В карандашную держалку можно залепить хлебом бриллиант, он войдет, а потом вставить карандашик и положить все в какой-нибудь школьный пенал. Пеналов дома - четыре, потому что девочек, детей то есть, у Доры четверо уже есть, а мужа уже нет - убили на фронте, но за камушек, за который можно откупить назад Аляску или сделать вычистки всем женщинам бывшего Ростокинского района, такого мужа, какого убили, не купишь. Про это и стала думать Дора, после того как на груди ее полежала дружелюбная мужская голова. А еще она была озабочена своими кулаками, так как самовяз, севший до поворота, ей не нравился и она в любой момент готова была уронить на заваленное калошами автобусное дно Аляску, пол-Малаховки и тридцать три несчастья женщин Ростокинского района, а если приплюсовать сюда остальное, которое тоже упадет из разжатых кулаков, - т а к о е  состояние, что вообще непонятно, куда его пустить, ибо про все мыслимые траты было сказано.

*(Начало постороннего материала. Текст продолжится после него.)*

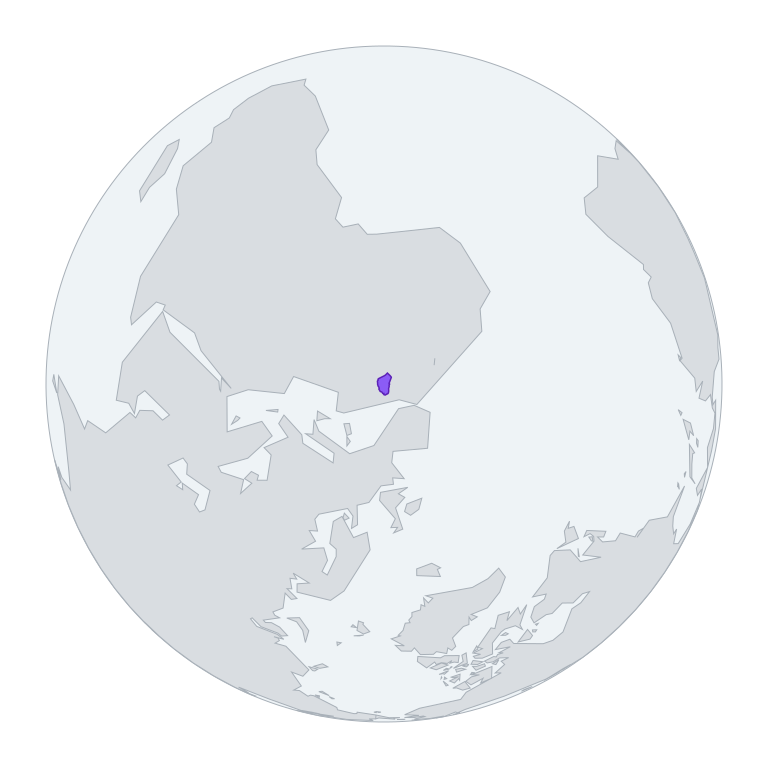 the Earth from above El Bayadh, rotated 181°
{"feature_id": "DZA-2190", "entity_name": "El Bayadh", "entity_type": "Province", "adm_level": 1, "iso_a3": "DZA", "parent_name": "Algeria", "parent_adm1": "", "projection": "orthographic", "projection_center": [1.021, 32.573], "detail": "fine", "context": "on_globe", "style": "filled", "palette": "violet", "viewbox_px": 768, "rotation_deg": 181, "n_neighbors": 0, "source": "natural_earth", "source_scale": "10m", "svg_char_len": 10865}
<svg xmlns="http://www.w3.org/2000/svg" viewBox="0 0 768 768"><g transform="rotate(181 384 384)"><circle cx="384" cy="384" r="338" fill="#eef3f6" stroke="#a8b0b8"/><path d="M180.3,114.3L201.1,101.0L192.4,106.9L199.9,102.6L211.2,95.3L216.9,91.8L258.0,74.1L297.2,60.0L304.6,56.6L306.9,57.3L317.7,52.7L319.8,52.2L326.4,51.0L318.3,52.7L318.8,53.0L332.6,50.3L336.1,50.1L344.8,49.1L347.7,49.5L337.3,52.2L339.0,52.7L348.7,51.0L357.7,50.9L343.3,53.3L357.6,53.7L342.8,60.4L301.8,70.0L296.5,77.2L261.8,97.3L267.8,97.0L258.5,105.7L262.0,108.9L254.6,112.6L263.8,112.1L269.9,108.2L276.0,106.9L278.6,108.7L269.6,113.4L267.0,113.1L265.7,115.5L260.1,117.3L264.3,117.4L253.1,123.5L268.0,120.4L262.2,127.7L253.7,131.0L249.8,126.8L220.3,127.1L210.6,130.7L200.7,139.2L192.2,162.5L183.4,168.7L174.9,180.0L181.9,177.8L191.1,168.4L202.0,168.1L211.9,157.5L217.8,156.2L229.8,147.8L233.1,153.5L229.8,164.0L219.9,171.6L218.2,176.8L231.7,173.7L217.4,193.0L214.9,215.4L210.7,220.4L194.9,221.4L184.4,209.8L163.9,214.6L182.3,216.5L171.3,230.5L171.7,235.3L175.3,238.0L181.4,234.8L178.7,241.1L159.6,240.6L161.7,234.9L167.8,234.8L162.7,229.9L149.8,231.3L145.2,239.1L130.4,235.5L127.0,241.4L121.8,244.5L128.3,235.1L116.4,252.4L98.3,256.1L81.7,287.3L92.4,256.4L92.8,247.0L91.8,239.2L88.9,244.1L91.6,229.4L87.1,229.5L75.4,249.3L66.5,271.3L64.5,284.6L68.6,278.1L69.9,285.1L59.0,306.2L59.5,326.0L53.8,345.2L52.6,360.7L55.3,365.8L57.4,379.1L62.3,372.7L68.8,375.3L65.4,392.5L71.7,382.0L73.4,395.3L88.4,412.5L86.4,415.0L98.5,449.8L117.2,474.0L121.5,489.8L118.7,495.6L126.5,503.0L126.7,508.0L162.6,535.4L185.1,557.2L187.1,573.6L173.8,584.7L174.4,615.9L153.8,612.8L157.2,623.4L156.1,631.3L142.5,619.6L155.3,632.5L155.1,632.6L133.1,610.3L113.2,586.1L95.7,560.2L83.0,535.5L76.4,521.2L65.4,495.5L51.1,438.8L50.8,426.3L49.5,414.7L54.0,402.2L55.6,376.5L54.7,369.2L52.1,373.6L51.7,345.2L55.3,323.1L68.3,263.5L77.5,241.7L88.2,220.6L100.3,200.4L113.8,181.0L128.7,162.6L144.8,145.4L162.0,129.2L180.3,114.3ZM76.5,296.6L77.6,328.9L72.2,320.6L74.1,319.8L74.8,309.3L74.6,295.4L71.2,289.6L76.5,296.6ZM87.5,288.1L86.9,283.8L88.2,286.8L87.5,288.1ZM218.8,90.4L211.1,95.3L199.6,102.4L205.6,98.1L218.8,90.4ZM241.2,79.2L238.6,80.9L230.5,84.1L234.5,82.1L241.2,79.2ZM309.2,54.8L302.2,56.6L307.8,55.0L309.2,54.8ZM345.5,48.9L346.3,48.6L350.5,48.3L345.5,48.9ZM227.2,145.3L228.4,146.5L225.6,147.4L227.2,145.3ZM231.3,140.7L227.0,140.9L228.3,138.8L230.9,138.7L231.3,140.7ZM358.8,48.8L365.2,48.8L356.9,49.2L358.8,48.8ZM236.2,141.1L231.1,135.1L233.5,131.5L245.4,128.4L236.2,141.1ZM367.7,49.1L383.3,50.0L386.5,49.0L386.2,52.9L373.0,50.4L362.3,50.8L368.2,49.9L367.7,49.1ZM270.7,106.2L264.3,110.4L267.2,105.4L270.7,106.2ZM271.1,103.4L271.3,91.6L282.1,86.9L279.8,91.5L291.8,84.7L297.0,88.2L291.5,92.7L283.5,94.9L291.6,94.7L271.1,103.4ZM383.4,55.4L385.7,56.3L381.3,55.9L383.4,55.4ZM278.6,106.0L277.7,103.7L287.0,99.4L290.5,103.2L286.4,103.3L278.6,106.0ZM292.5,81.5L300.0,79.3L306.2,81.4L309.9,81.0L298.0,87.9L292.5,81.5ZM285.6,105.2L292.1,105.3L290.1,109.1L280.2,108.0L285.6,105.2ZM287.9,96.8L292.5,95.0L291.1,97.2L287.9,96.8ZM286.7,123.8L285.4,120.6L290.1,117.9L286.7,123.8ZM294.6,105.1L295.2,103.8L296.9,102.6L300.7,103.5L294.6,105.1ZM303.2,89.1L304.2,90.7L308.4,86.3L313.2,88.2L304.4,92.7L310.2,91.5L311.7,92.1L302.9,95.2L303.2,89.1ZM309.6,100.9L300.0,108.0L301.4,114.2L297.2,116.6L295.8,106.3L309.6,100.9ZM306.4,97.2L307.4,99.9L301.7,101.2L297.5,100.2L306.4,97.2ZM319.7,88.0L314.6,84.0L316.7,83.2L319.7,88.0ZM311.1,102.3L313.4,100.7L311.9,102.6L311.1,102.3ZM318.3,92.0L316.2,90.5L318.7,89.7L318.3,92.0ZM319.7,98.7L316.6,100.8L313.6,100.1L319.7,98.7ZM320.0,95.4L323.9,94.6L314.4,98.5L318.6,94.8L320.0,95.4ZM321.0,91.4L321.8,90.4L321.5,92.2L321.0,91.4ZM332.7,100.9L321.6,106.0L315.0,104.1L326.8,99.2L332.7,100.9ZM465.5,56.1L462.6,55.5L428.4,50.9L443.3,52.5L443.1,53.2L450.5,54.6L460.7,56.2L459.9,55.7L493.0,66.9L524.1,78.4L514.0,72.9L516.0,73.1L527.6,78.1L549.1,89.2L569.7,101.7L589.4,115.7L608.1,131.1L611.7,134.3L603.7,127.4L617.3,140.0L621.1,143.3L617.9,140.1L634.4,157.1L649.7,175.2L663.7,194.4L676.3,214.5L687.5,235.4L697.2,257.1L705.3,279.4L711.9,302.2L705.4,282.5L708.3,295.7L704.5,285.0L695.6,272.6L697.6,291.6L703.3,338.5L710.1,367.5L709.4,386.5L693.8,358.1L682.6,333.8L679.6,342.2L661.4,330.3L637.5,351.1L631.7,345.8L627.7,353.4L614.5,353.2L604.8,344.0L597.9,349.3L623.1,373.2L630.3,367.6L633.0,350.1L638.9,360.3L651.4,363.1L646.0,401.2L606.6,452.7L598.9,432.0L549.1,383.8L548.4,376.0L548.0,375.2L547.2,373.9L546.6,387.2L536.7,376.9L567.5,414.1L574.3,431.8L606.1,454.3L604.1,459.1L613.1,462.0L637.5,438.8L638.5,446.3L629.3,487.4L592.2,549.7L595.0,575.2L588.6,598.7L560.7,622.7L558.4,637.3L543.3,647.3L539.2,655.7L524.4,667.4L501.4,680.1L467.4,687.5L469.1,681.4L457.7,670.7L443.7,637.0L456.2,617.0L454.7,602.2L429.7,569.7L435.5,548.3L427.8,540.1L412.6,543.6L403.4,533.4L393.8,533.7L331.3,541.5L310.1,526.2L279.5,478.3L289.2,460.7L287.1,438.4L350.8,364.1L368.6,368.5L423.7,354.3L431.3,356.3L429.5,374.9L474.5,389.9L483.5,372.7L519.7,375.9L540.8,368.7L540.0,333.4L505.5,344.5L494.9,330.1L518.9,307.4L548.4,298.7L545.2,292.9L522.7,285.9L525.5,272.0L514.4,282.5L521.8,287.0L515.1,294.2L507.9,290.6L509.2,285.6L499.2,285.7L495.6,311.1L502.8,318.3L479.0,329.1L488.6,342.6L483.5,351.2L465.3,331.8L464.1,323.3L433.5,304.2L432.7,313.9L461.5,332.9L454.2,332.5L453.3,347.2L448.3,335.7L417.1,313.7L393.0,322.3L369.0,359.6L353.5,363.2L337.4,356.5L339.3,320.5L373.8,316.8L374.9,305.4L362.2,289.7L373.7,290.3L372.8,283.9L385.2,282.1L397.0,265.3L408.8,262.3L408.0,242.8L414.0,239.0L412.7,251.4L418.2,258.9L446.8,252.7L450.8,247.6L447.9,235.8L456.2,236.2L449.7,225.6L463.5,217.5L441.3,219.1L437.4,206.7L442.7,195.4L437.4,192.0L428.8,210.6L428.9,218.0L435.4,223.6L432.3,245.7L423.7,250.9L411.8,229.9L398.3,235.5L395.0,217.9L420.3,176.4L433.7,166.7L467.3,174.4L467.4,182.7L455.3,183.7L471.5,193.3L467.8,187.4L474.6,188.1L472.6,177.6L477.4,177.7L467.3,168.0L472.9,167.0L479.2,173.2L481.0,158.2L491.1,154.2L489.2,150.9L484.3,148.4L500.5,145.8L498.4,143.5L492.3,143.4L484.1,139.1L476.0,130.7L482.0,130.2L485.8,133.1L502.7,139.2L511.7,147.9L513.4,146.9L507.0,139.4L486.3,131.8L479.7,127.0L489.6,129.4L485.5,128.1L484.1,125.6L488.4,123.0L477.5,120.1L454.1,96.8L460.0,90.4L471.4,94.4L461.4,80.6L468.9,76.4L463.2,76.0L454.6,70.5L452.1,71.6L448.8,71.1L425.5,59.7L424.8,57.4L408.4,53.9L405.4,54.0L405.1,55.4L386.2,52.9L386.5,49.0L393.1,48.9L388.9,47.3L404.5,47.7L415.5,48.0L435.0,50.6L441.9,51.3L439.4,50.8L443.8,51.4L465.5,56.1ZM334.2,403.7L333.6,410.6L334.2,403.7ZM583.6,306.5L598.7,299.2L585.1,282.5L589.7,278.7L583.4,274.8L584.0,281.4L567.5,270.1L571.5,260.5L566.2,252.8L560.8,255.0L556.1,274.5L579.7,290.4L579.2,300.7L583.6,306.5ZM89.0,412.8L90.4,418.2L87.6,415.5L89.0,412.8ZM69.1,326.1L70.5,330.2L70.4,334.8L68.9,332.8L69.1,326.1ZM86.7,357.8L89.4,363.5L85.5,360.5L86.7,357.8ZM78.3,333.5L84.3,353.9L76.9,350.3L73.5,337.7L77.3,342.2L78.3,333.5ZM81.9,295.9L82.2,299.5L80.5,301.8L81.9,295.9ZM88.4,290.3L87.9,289.6L88.7,286.0L88.4,290.3ZM172.5,230.5L173.9,230.8L176.5,234.5L173.1,234.9L172.5,230.5ZM201.1,240.1L196.1,250.1L197.3,242.9L191.6,244.9L186.9,232.9L208.3,222.4L199.4,229.0L201.1,240.1ZM186.7,215.1L187.2,223.1L185.8,214.8L186.7,215.1ZM355.1,253.2L361.2,256.8L359.1,264.4L344.2,270.5L347.0,259.3L355.1,253.2ZM370.3,260.4L362.7,239.2L371.7,235.3L367.9,240.9L374.6,240.5L370.3,249.5L386.4,267.5L385.6,275.6L358.4,281.1L367.7,274.5L361.2,271.0L370.3,260.4ZM327.4,199.6L324.3,192.5L347.9,193.0L348.1,199.7L333.2,205.6L324.2,201.2L327.4,199.6ZM258.1,137.6L255.4,136.4L257.9,134.9L262.2,134.7L258.1,137.6ZM285.7,122.5L272.7,142.0L268.9,141.4L265.8,154.7L254.6,158.5L257.0,149.5L246.1,162.9L243.7,156.4L237.4,165.9L243.9,145.6L241.3,141.0L248.4,144.6L258.8,141.1L262.5,138.2L271.1,126.9L270.7,116.0L280.9,111.6L288.2,111.4L289.9,113.3L282.7,115.4L290.1,116.5L281.0,121.1L285.7,122.5ZM368.1,122.9L359.1,122.6L372.3,129.3L363.3,132.4L365.4,133.0L360.7,137.9L358.6,145.2L353.8,145.8L355.1,148.4L352.0,152.0L352.1,156.0L343.6,158.8L343.1,164.0L339.3,162.4L340.7,170.8L335.9,165.9L331.4,170.7L338.4,173.0L292.2,182.1L276.6,191.2L266.1,201.9L259.3,193.1L264.7,177.9L276.7,162.0L292.8,155.1L286.7,152.8L292.6,149.0L294.9,152.4L294.9,145.0L300.4,142.9L311.1,131.3L307.7,122.9L311.6,118.9L315.6,121.2L316.6,115.6L326.9,117.3L329.8,114.6L342.9,114.1L349.0,120.7L351.9,117.3L362.0,117.3L368.1,122.9ZM336.4,100.9L345.8,107.2L345.4,112.2L322.8,111.2L318.7,113.4L304.1,113.8L305.0,106.8L309.0,107.2L313.2,106.0L311.3,108.7L315.9,105.7L321.7,106.4L326.8,104.4L328.5,106.9L336.4,100.9ZM437.2,348.4L442.6,348.3L450.5,346.1L450.0,355.8L437.2,348.4ZM415.7,333.7L420.2,331.9L423.4,343.5L417.8,344.0L415.7,333.7ZM420.0,321.4L420.2,330.9L416.7,326.0L420.0,321.4ZM416.6,249.3L421.1,247.1L422.6,249.6L421.4,254.2L416.6,249.3ZM405.4,146.6L400.3,144.9L400.9,143.3L393.9,136.1L400.1,133.7L406.7,137.1L405.4,146.6ZM535.7,341.1L531.3,349.5L527.4,347.5L529.7,345.0L535.7,341.1ZM489.8,354.1L501.6,355.5L489.5,356.7L489.8,354.1ZM410.9,142.8L407.3,140.0L412.6,140.7L410.9,142.8ZM404.2,131.7L409.9,131.7L400.0,132.6L404.2,131.7ZM631.8,572.9L604.7,618.5L593.0,624.9L594.5,615.8L607.0,590.4L621.9,576.5L630.3,562.1L631.8,572.9ZM711.0,369.2L715.3,381.3L714.3,387.9L711.0,369.2ZM458.1,124.2L461.0,136.3L467.2,144.7L477.1,148.3L464.4,148.9L454.9,136.0L458.1,124.2ZM454.0,100.0L445.3,97.7L448.1,95.9L450.4,96.2L454.0,100.0ZM449.4,100.5L440.7,103.2L435.2,100.2L443.2,98.6L449.4,100.5ZM426.1,121.7L426.6,125.2L422.3,124.5L426.1,121.7ZM520.0,74.7L512.0,71.6L506.2,69.5L511.7,71.1L520.0,74.7ZM388.4,55.7L385.9,56.3L386.0,55.3L388.4,55.7ZM447.6,71.9L443.1,71.1L443.3,69.6L447.6,71.9ZM430.6,68.4L433.5,70.5L427.9,68.4L430.6,68.4ZM440.5,75.7L433.4,71.5L443.8,75.3L440.5,75.7Z" fill="#d9dde1" stroke="#a8b0b8" stroke-width="1"/><path d="M380.7,374.2L380.9,374.0L381.0,374.0L382.0,373.3L382.4,373.1L382.6,373.0L383.8,373.3L384.0,373.5L384.0,374.3L384.0,374.5L384.8,374.4L385.0,374.5L385.3,374.8L385.5,375.2L385.8,375.7L385.9,375.8L386.0,375.9L386.3,376.0L386.5,376.1L387.2,376.3L387.5,376.4L387.6,376.5L387.8,376.7L387.9,376.8L388.2,377.5L388.9,378.5L389.0,378.7L389.0,379.0L388.9,379.3L388.7,379.5L388.8,379.8L388.9,380.0L389.0,380.5L389.1,380.8L389.2,381.0L389.7,381.6L389.9,381.9L390.2,383.0L390.3,383.2L390.3,383.4L390.4,383.7L390.4,385.1L390.4,385.3L390.6,385.9L390.6,386.1L390.6,386.3L390.6,386.6L390.6,386.8L390.5,387.0L390.0,387.6L390.0,387.8L390.0,388.0L390.1,388.5L390.0,388.8L389.9,388.9L389.5,389.2L389.3,389.4L384.1,392.1L383.1,392.7L382.6,393.1L380.8,395.0L378.1,392.5L377.0,391.2L376.8,390.9L376.8,390.7L378.7,385.4L378.9,385.0L378.9,384.7L378.9,384.4L378.7,384.4L378.4,384.1L378.4,383.9L378.9,382.7L378.8,381.5L378.8,381.3L378.9,381.1L379.0,380.8L379.2,379.9L379.3,379.6L379.3,379.2L379.2,377.8L379.2,376.7L379.4,375.5L379.4,375.3L379.5,375.1L379.7,374.8L379.9,374.7L380.0,374.6L380.0,374.4L380.2,374.2L380.3,374.2L380.7,374.2Z" fill="#8b5cf6" stroke="#5b21b6" stroke-width="1.5"/></g></svg>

Очень медленно идет автобус. Столько ждать и так ехать! Хорошо еще, она сидит. Повернули. Остановка. Ой, что сейчас будет! Она опускает кулаки за край сиденья, потому что тот, кажется, не один...

Анатолий Панфилыч Щербаков, слегка выпимши, ехал из конторы домой, имея при себе наряды-заказы на шитье полботинок. Был он севши до поворота, так что обретался внутри, и теперь, когда скучавшие с прошлой Пасхи за поворотом люди нажали, Анатолий Панфилыч, втиснутый после отрыва от Дориной кофты побритым лицом в какую-то женскую спину, воткнулся носом в вещество этой гражданки и стал задыхаться. Сзади страшно давили, и он, чтобы вовсе не прекратить дыхания и жизни чеботаря, взялся зубами за женскую внутреннюю пуговицу, обнаруженную носом сквозь гражданкин труакар. Во рту сразу запахло женой, и это помогало жить и оставаться встоячку. Руки Анатолий Панфилыч раскинул, как получилось, вернее, ушли руки куда вышло, и он чуял, что за правую, обмотанную изоляцией для сбережения от сапожного ножа, кто-то дружелюбно держится. Левая рука очутилась не понять где, и Анатолию Панфилычу мерещилось, что там, где она теперь, по ней гадают цыгане. Левая под это годилась, будучи меньше правой истрачена на сапожное дело, ибо на правой у Анатолия Панфилыча, кроме линий жизни, любови и небольшой выпивки, были еще линии дратвы смоленой и дратвы вощеной - пожизненные борозды, протертые хорошей воропаевской дратвой, когда он ее, как по-старому, затягивал. Вообще правая рука Анатолия Панфилыча была усталой - она и шилом ковыряла, и молотком стукала, и клещами кожу на колодку натягивала. Левая, конечно, как могла помогала и тоже была во многих метинах, ибо, когда Анатолий Панфилыч был еще выведен Чеховым под именем Ваньки Жукова, сапожный нож, соскочимши с подрезаемой стельки или подошвы, чиркал, случалось, по левой этой руке, а то и промахивался, когда гвозди хозяин торопил.